Il est de règle qu’un verdict en matière criminelle doit être rendu à la majorité des voix. Si un jugement de condamnation est prononcé à l’unanimité de celles-ci, la halakha est que l’accusé est acquitté (Sanhédrin 17a ; Rambam, Hilkhoth Sanhédrin 9, 1) et, selon certaines opinions, qu’il est à nouveau jugé.
La raison en est, explique la Guemara, qu’une sentence de mort doit obligatoirement être différée jusqu’au lendemain (halanath ha-din) dans l’espoir qu’il sera découvert d’ici là des arguments en faveur de la défense. Or, un tel ajournement n’a de sens que si au moins l’un des juges peut essayer de faire changer d’avis à ses collègues, ce qui n’est pas le cas en cas de condamnation unanime.
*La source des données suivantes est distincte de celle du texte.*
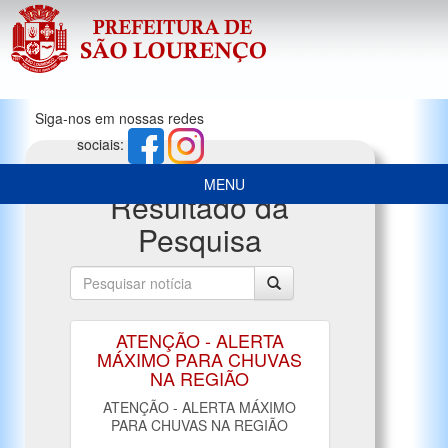
Siga-nos em nossas redes
sociais:
MENU
Resultado da
Pesquisa
ATENÇÃO - ALERTA
MÁXIMO PARA CHUVAS
NA REGIÃO
ATENÇÃO - ALERTA MÁXIMO
PARA CHUVAS NA REGIÃO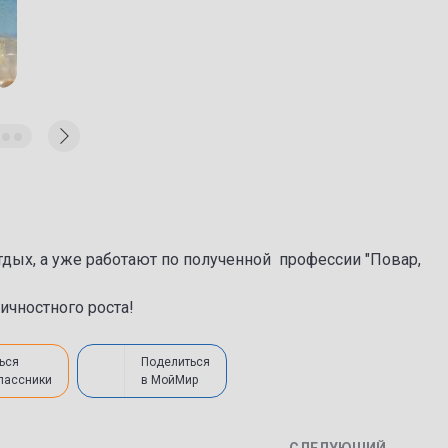
дых, а уже работают по полученной профессии "Повар,
ичностного роста!
ься
Поделиться
лассники
в МойМир
СЛЕДУЮЩИЙ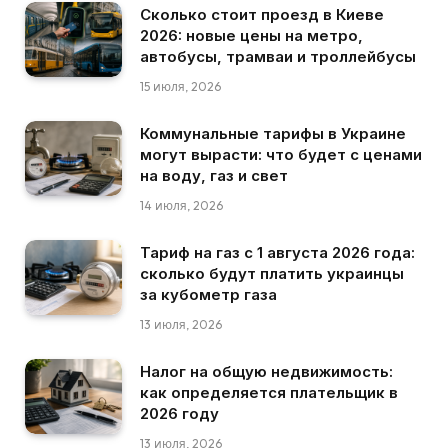
Сколько стоит проезд в Киеве
2026: новые цены на метро,
автобусы, трамваи и троллейбусы
15 июля, 2026
Коммунальные тарифы в Украине
могут вырасти: что будет с ценами
на воду, газ и свет
14 июля, 2026
Тариф на газ с 1 августа 2026 года:
сколько будут платить украинцы
за кубометр газа
13 июля, 2026
Налог на общую недвижимость:
как определяется плательщик в
2026 году
13 июля, 2026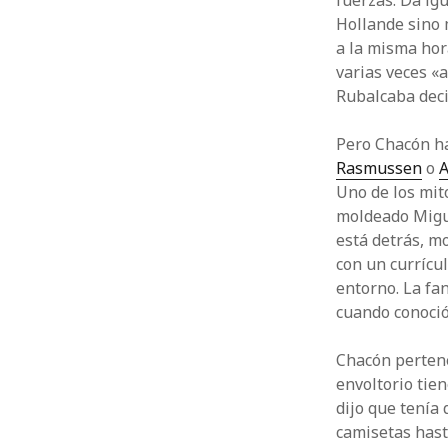
fuerzas. Da ig
Hollande sino 
a la misma hor
varias veces «a
Rubalcaba deci
Pero Chacón ha
Rasmussen
o
A
Uno de los mit
moldeado Migue
está detrás, mo
con un currícu
entorno. La fa
cuando conoció
Chacón pertene
envoltorio tie
dijo que tenía 
camisetas hast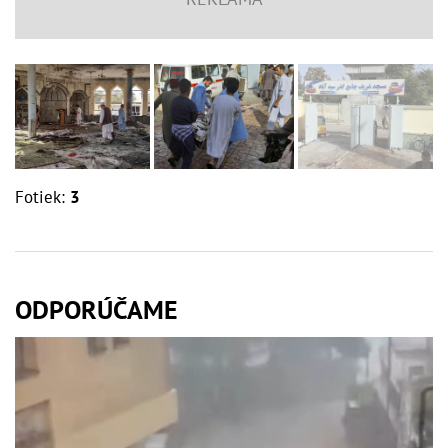
Fotiek:
3
ODPORÚČAME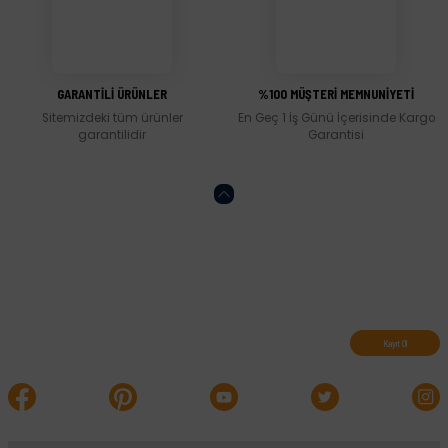
Gönder
GARANTİLİ ÜRÜNLER
%100 MÜŞTERİ MEMNUNİYETİ
Sitemizdeki tüm ürünler
En Geç 1 İş Günü İçerisinde Kargo
garantilidir
Garantisi
Abone olun, indirimleri kaçırmayın.
Kayıt Ol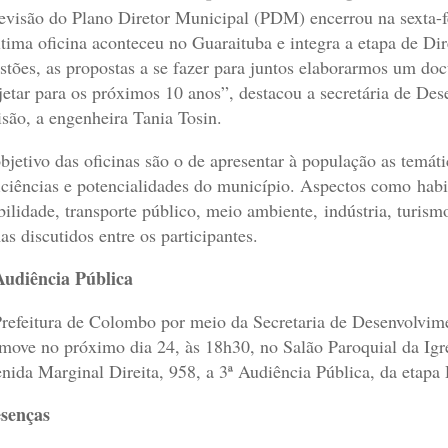
evisão do Plano Diretor Municipal (PDM) encerrou na sexta-fe
ltima oficina aconteceu no Guaraituba e integra a etapa de Di
stões, as propostas a se fazer para juntos elaborarmos um d
jetar para os próximos 10 anos”, destacou a secretária de D
isão, a engenheira Tania Tosin.
bjetivo das oficinas são o de apresentar à população as temát
iciências e potencialidades do município. Aspectos como habit
ilidade, transporte público, meio ambiente, indústria, turismo
as discutidos entre os participantes.
Audiência Pública
refeitura de Colombo por meio da Secretaria de Desenvolvime
move no próximo dia 24, às 18h30, no Salão Paroquial da Igre
nida Marginal Direita, 958, a 3ª Audiência Pública, da etapa 
senças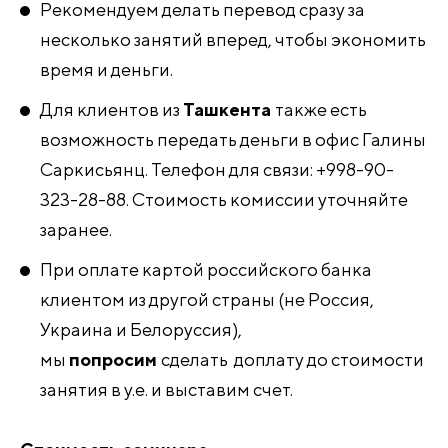
Рекомендуем делать перевод сразу за
несколько занятий вперед, чтобы экономить
время и деньги.
Для клиентов из
Ташкента
также есть
возможность передать деньги в офис Галины
Саркисьянц. Телефон для связи: +998-90-
323-28-88. Стоимость комиссии уточняйте
заранее.
При оплате картой российского банка
клиентом из другой страны (не Россия,
Украина и Белоруссия),
мы
попросим
сделать доплату до стоимости
занятия в у.е. и выставим счет.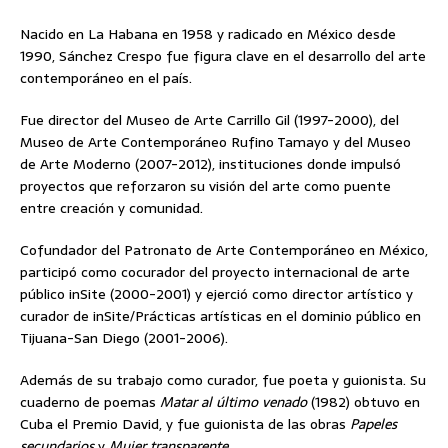
Nacido en La Habana en 1958 y radicado en México desde
1990, Sánchez Crespo fue figura clave en el desarrollo del arte
contemporáneo en el país.
Fue director del Museo de Arte Carrillo Gil (1997-2000), del
Museo de Arte Contemporáneo Rufino Tamayo y del Museo
de Arte Moderno (2007-2012), instituciones donde impulsó
proyectos que reforzaron su visión del arte como puente
entre creación y comunidad.
Cofundador del Patronato de Arte Contemporáneo en México,
participó como cocurador del proyecto internacional de arte
público inSite (2000-2001) y ejerció como director artístico y
curador de inSite/Prácticas artísticas en el dominio público en
Tijuana-San Diego (2001-2006).
Además de su trabajo como curador, fue poeta y guionista. Su
cuaderno de poemas
Matar al último venado
(1982) obtuvo en
Cuba el Premio David, y fue guionista de las obras
Papeles
secundarios
y
Mujer transparente
.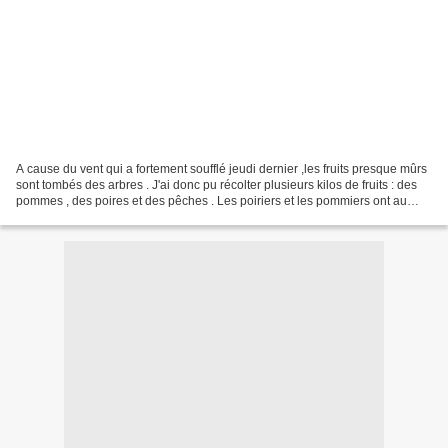
A cause du vent qui a fortement soufflé jeudi dernier ,les fruits presque mûrs
sont tombés des arbres . J'ai donc pu récolter plusieurs kilos de fruits : des
pommes , des poires et des pêches . Les poiriers et les pommiers ont au
moins 40 ans ,le pêcher...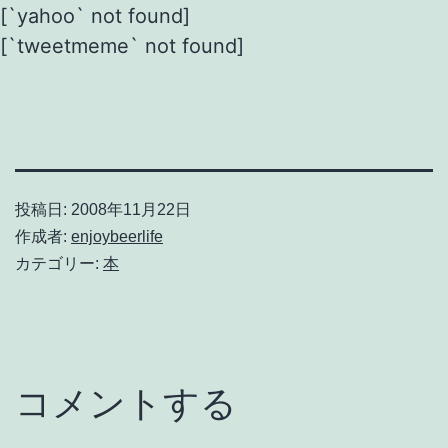
[`yahoo` not found]
[`tweetmeme` not found]
投稿日:
2008年11月22日
作成者:
enjoybeerlife
カテゴリー:
本
コメントする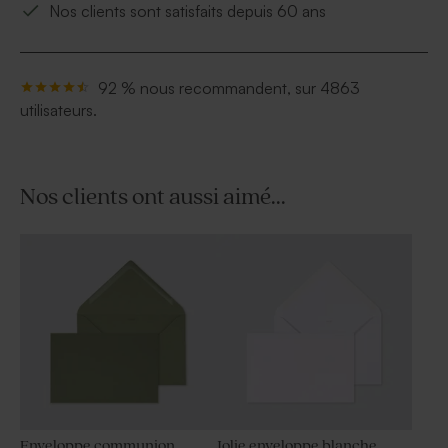
Nos clients sont satisfaits depuis 60 ans
92 % nous recommandent, sur 4863
utilisateurs.
Nos clients ont aussi aimé...
Enveloppe communion
Jolie enveloppe blanche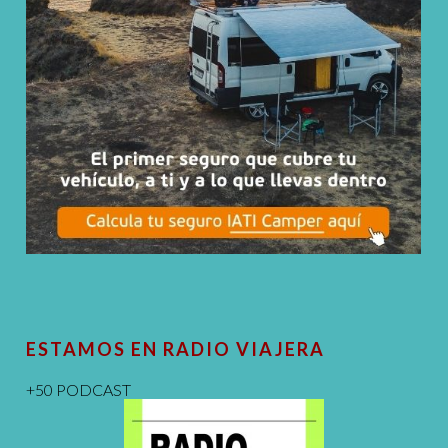
ESTAMOS EN RADIO VIAJERA
+50 PODCAST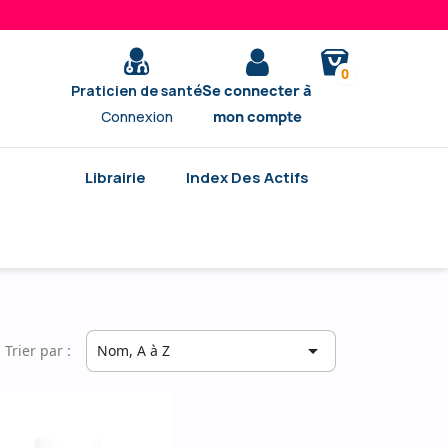
0
Praticien de santé
Se connecter à
Connexion
mon compte
Librairie
Index Des Actifs

Trier par :
Nom, A à Z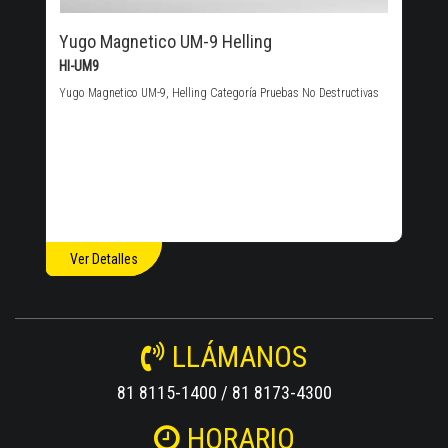
Yugo Magnetico UM-9 Helling
HI-UM9
Yugo Magnetico UM-9, Helling Categoría Pruebas No Destructivas
Ver Detalles
LLÁMANOS
81 8115-1400 / 81 8173-4300
HORARIO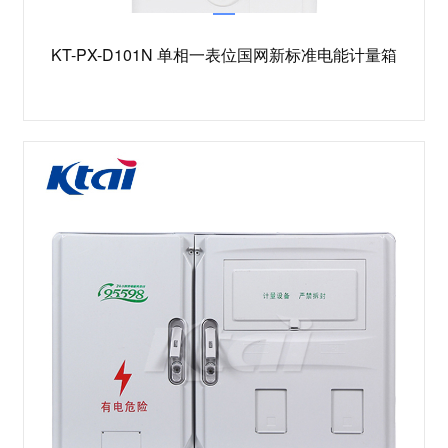
KT-PX-D101N 单相一表位国网新标准电能计量箱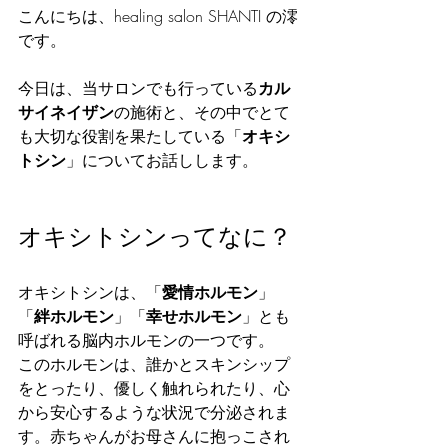
こんにちは、healing salon SHANTI の澪
です。
今日は、当サロンでも行っている
カル
サイネイザン
の施術と、その中でとて
も大切な役割を果たしている「
オキシ
トシン
」についてお話しします。
オキシトシンってなに？
オキシトシンは、「
愛情ホルモン
」
「
絆ホルモン
」「
幸せホルモン
」とも
呼ばれる脳内ホルモンの一つです。
このホルモンは、誰かとスキンシップ
をとったり、優しく触れられたり、心
から安心するような状況で分泌されま
す。赤ちゃんがお母さんに抱っこされ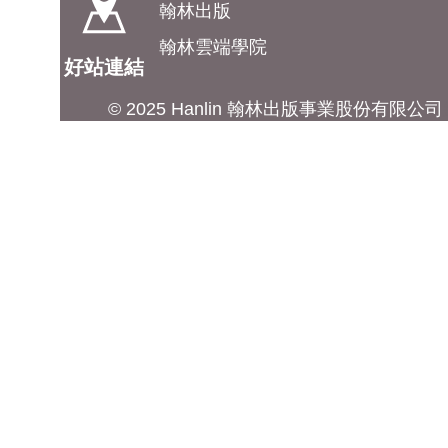
翰林出版
翰林雲端學院
好站連結
© 2025 Hanlin 翰林出版事業股份有限公司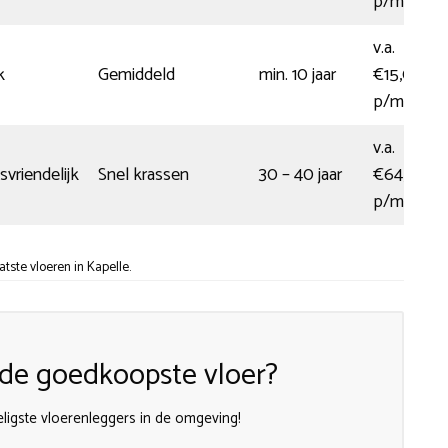
p/m2
v.a.
k
Gemiddeld
min. 10 jaar
€15,00
p/m2
v.a.
vriendelijk
Snel krassen
30 – 40 jaar
€64,00
p/m2
ste vloeren in Kapelle.
n de goedkoopste vloer?
ligste vloerenleggers in de omgeving!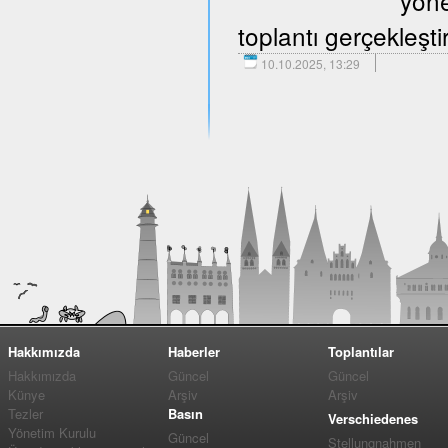
yöne
toplantı gerçekleştir
10.10.2025, 13:29
Hakkımızda
Haberler
Toplantılar
Hakkımızda
Güncel
Güncel
Künye
Arşiv
Arşiv
Tezler
Basın
Verschiedenes
Yönetim Kurulu
Güncel
Stellungnahmen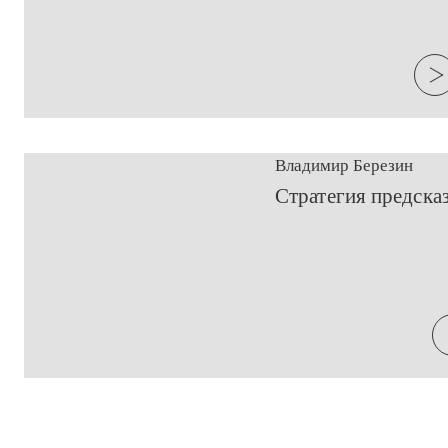
Владимир Березин
​Стратегия предска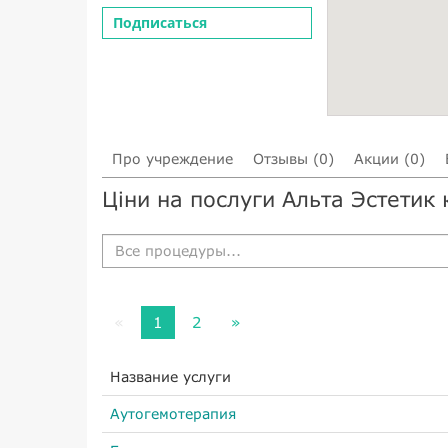
Подписаться
Про учреждение
Отзывы (0)
Акции (0)
Ціни на послуги Альта Эстетик
Все процедуры...
«
1
2
»
Название услуги
Аутогемотерапия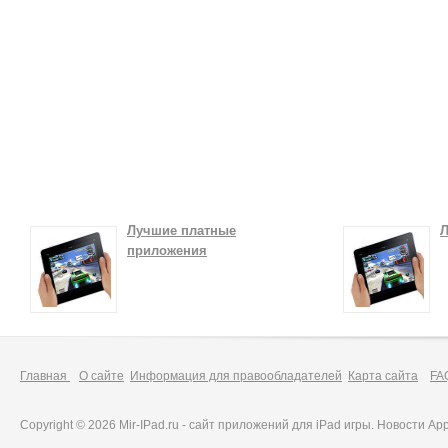
Лучшие платные
Л
приложения
Главная
О сайте
Информация для правообладателей
Карта сайта
FA
Copyright © 2026 Mir-IPad.ru - сайт приложений для iPad игры. Новости A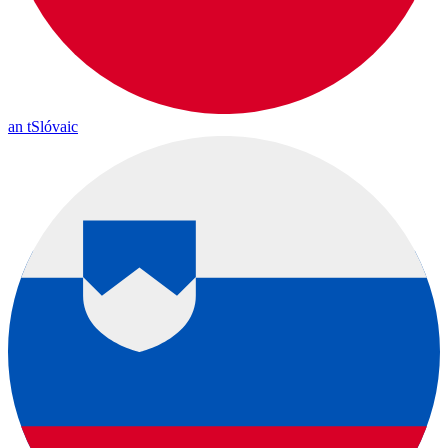
an tSlóvaic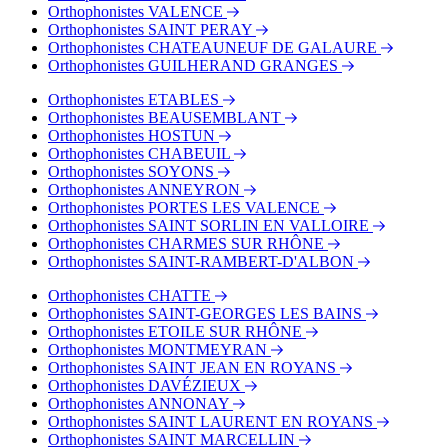
Orthophonistes VALENCE
Orthophonistes SAINT PERAY
Orthophonistes CHATEAUNEUF DE GALAURE
Orthophonistes GUILHERAND GRANGES
Orthophonistes ETABLES
Orthophonistes BEAUSEMBLANT
Orthophonistes HOSTUN
Orthophonistes CHABEUIL
Orthophonistes SOYONS
Orthophonistes ANNEYRON
Orthophonistes PORTES LES VALENCE
Orthophonistes SAINT SORLIN EN VALLOIRE
Orthophonistes CHARMES SUR RHÔNE
Orthophonistes SAINT-RAMBERT-D'ALBON
Orthophonistes CHATTE
Orthophonistes SAINT-GEORGES LES BAINS
Orthophonistes ETOILE SUR RHÔNE
Orthophonistes MONTMEYRAN
Orthophonistes SAINT JEAN EN ROYANS
Orthophonistes DAVÉZIEUX
Orthophonistes ANNONAY
Orthophonistes SAINT LAURENT EN ROYANS
Orthophonistes SAINT MARCELLIN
Au-delà de cette raison imposée par la procédure, il y a lieu de considérer que, selon la Tora, il n’est pas de situation qui ne présente un mérite ou un aspect positif. Un verdict unanime prouve que ce mérite ou cet aspect positif n’a pas été débattu dans le procès, et donc que quelque chose y a été faussé. Voilà pourquoi l’accusé est acquitté.